Témoignage

Et ma dignité ?

Les problèmes d’incontinence font partie des désagréments de la maladie

J’attends…

Et tant qu’à attendre dans ces conditions-là, je suis aussi bien d’écrire, puisque c’est mon exutoire préféré quand j’ai les idées noires. Ça fait un petit bout que je cherche l’angle approprié pour écrire sur les soins à domicile. Par la force des choses, j’ai trouvé la façon d’aborder le sujet.

Donc j’attends. Il est sept heures du soir, ma routine pour me préparer au coucher débute dans deux heures. Pour une fois, ce serait bien si le préposé arrivait un peu à l’avance, parce que j’attends assis sur mon fauteuil dans une marre d’urine. Eh oui ! les problèmes d’incontinence font partie des désagréments de la maladie qui vit en colocation chez moi. Habituellement, un condom urinaire empêche de telles situations de se produire. Aujourd’hui pas de chance, il m’a lâché !

Le pire c’est l’odeur, ça sent terriblement fort et peu importe où je vais, elle me suit dans toutes les pièces de l’appartement. L’odeur est même parvenue à imbiber des parties de ma dignité. Bof, c’est quand même arrivé à une heure potable et c’est beaucoup moins grave que quand c’est un numéro deux qui part exceptionnellement sans avertissement. J’ai souvenir de ces jours pas si lointains où, dans une situation d’inconfort semblable, il s’égrenait plusieurs heures avant qu’on vienne s’occuper de moi. Ce soir, il y aura bientôt quelqu’un. Plus que 120 minutes à attendre. Le service du coucher va alors arriver et, pour la 12e fois dans les 11 derniers jours (matins et soirs confondus), encore une personne différente, inconnue, viendra s’occuper de moi.

À nouveau, je devrai faire fi de mon intimité devant une personne jamais rencontrée. À nouveau, je devrai me laisser toucher de façon inappropriée.

À nouveau, je devrai répéter toutes les nombreuses consignes à suivre afin de m’installer confortablement, sécuritairement, dans mon lit et espérer que tout se passera sans incident, sans soupir de découragement de part et d’autre.

C’est loin d’être la façon la plus agréable de recevoir de la nouvelle visite !

Au moins, mes vêtements, bien que souillés, me garderont cette fois un semblant de fierté lors de l’accueil du préposé.

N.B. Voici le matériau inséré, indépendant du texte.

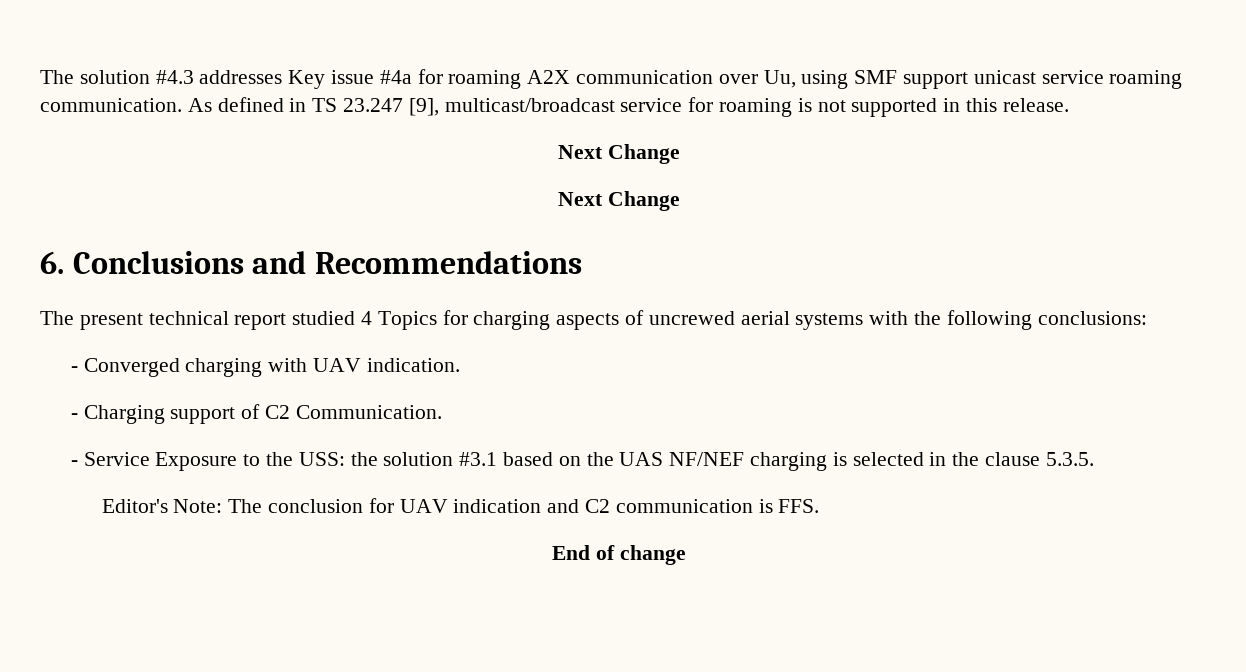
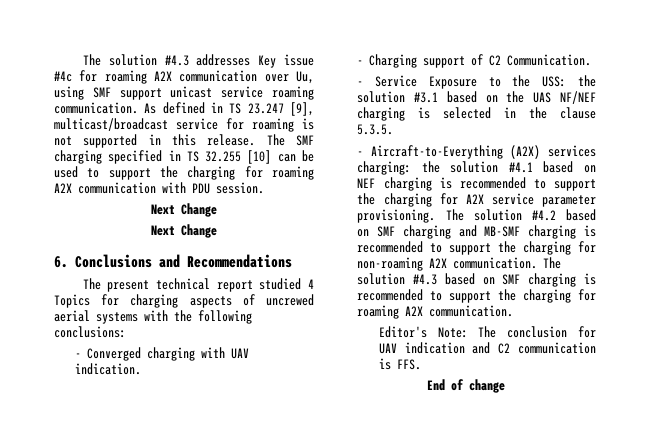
[379,70,412,84] #4a -> [54,71,72,82] #4c
(1069, 105) none -> [266,134,314,146] [54,150,314,164] [54,166,314,180] [54,182,264,194] The SMF charging specified in TS 32.255 [10] can be used to support the charging for roaming A2X communication with PDU session.
(1094, 459) none -> [357,145,596,159] [357,161,596,175] [357,177,596,191] [357,193,596,207] [357,209,596,223] [357,225,596,239] [357,241,596,255] [357,257,562,271] [357,273,596,287] [357,289,596,303] [357,305,514,319] // - Aircraft-to-Everything (A2X) services charging: the solution #4.1 based on NEF charging is recommended to support the charging for A2X service parameter provisioning. The solution #4.2 based on SMF charging and MB-SMF charging is recommended to support the charging for non-roaming A2X communication. The solution #4.3 based on SMF charging is recommended to support the charging for roaming A2X communication.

C’est déjà un peu mieux que les matins du week-end quand, simplement vêtu de mon costume d’Adam, je laisse trop souvent entrer un énième nouveau visage entre mes quatre murs pour s’occuper de ma routine du réveil.

Avec le roulement infernal des aidants se présentant chez moi, développer une complicité avec la personne aidante est une mission impossible. Cette complicité est pourtant primordiale au bien-être du bénéficiaire : il se sent ainsi respecté dans son intimité, ses besoins et, surtout, point à ne pas négliger, il se sent en sécurité. Les aléas de la maladie sont bien assez irritants, il me semble, qu’il devrait y avoir beaucoup moins de sources d’inquiétude liées aux services à domicile. Une forte résilience ainsi qu’une grande capacité d’adaptation sont nécessaires pour survivre à la dépendance aux soins à domicile.

Dans le système public de santé actuel, le manque criant de ressources affectées à ces tâches n’est sûrement pas étranger aux situations précédemment nommées.

Heureusement, ce rythme de folie harassant au possible m’octroie désormais quelques pauses salvatrices du lundi au vendredi en matinées. J’ai en effet le privilège d’avoir engagé avec le chèque « emploi service » du gouvernement, une employée impeccable qui me prodigue tous les soins nécessaires pour compenser les incapacités liées à ma condition. Ce privilège n’est cependant pas l’apanage de tout « patient ». Bien au contraire. Plusieurs sont soumis au jeu de la chaise musicale des préposés. Plusieurs vivent trop souvent l’incertitude et l’insécurité de ne pas savoir qui entrera dans leur bulle, dans leur intimité la plus primaire.

Il est grand temps d’éliminer ces situations aliénantes une fois pour toutes, et de redonner aux personnes vulnérables leur dignité.